Task instructions:
Write out each record below exactly, but not the pictures.
━━ Given records ━━
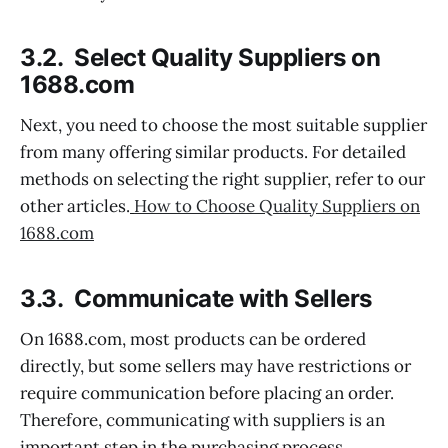
3.2. Select Quality Suppliers on
1688.com
Next, you need to choose the most suitable supplier
from many offering similar products. For detailed
methods on selecting the right supplier, refer to our
other articles.
How to Choose Quality Suppliers on
1688.com
3.3. Communicate with Sellers
On 1688.com, most products can be ordered
directly, but some sellers may have restrictions or
require communication before placing an order.
Therefore, communicating with suppliers is an
important step in the purchasing process.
━━━
Solved exercise:
3.2. Select Quality Suppliers on
1688.com
Next, you need to choose the most suitable supplier
from many offering similar products. For detailed
methods on selecting the right supplier, refer to our
other articles.
How to Choose Quality Suppliers on
1688.com
3.3. Communicate with Sellers
On 1688.com, most products can be ordered
directly, but some sellers may have restrictions or
require communication before placing an order.
Therefore, communicating with suppliers is an
important step in the purchasing process.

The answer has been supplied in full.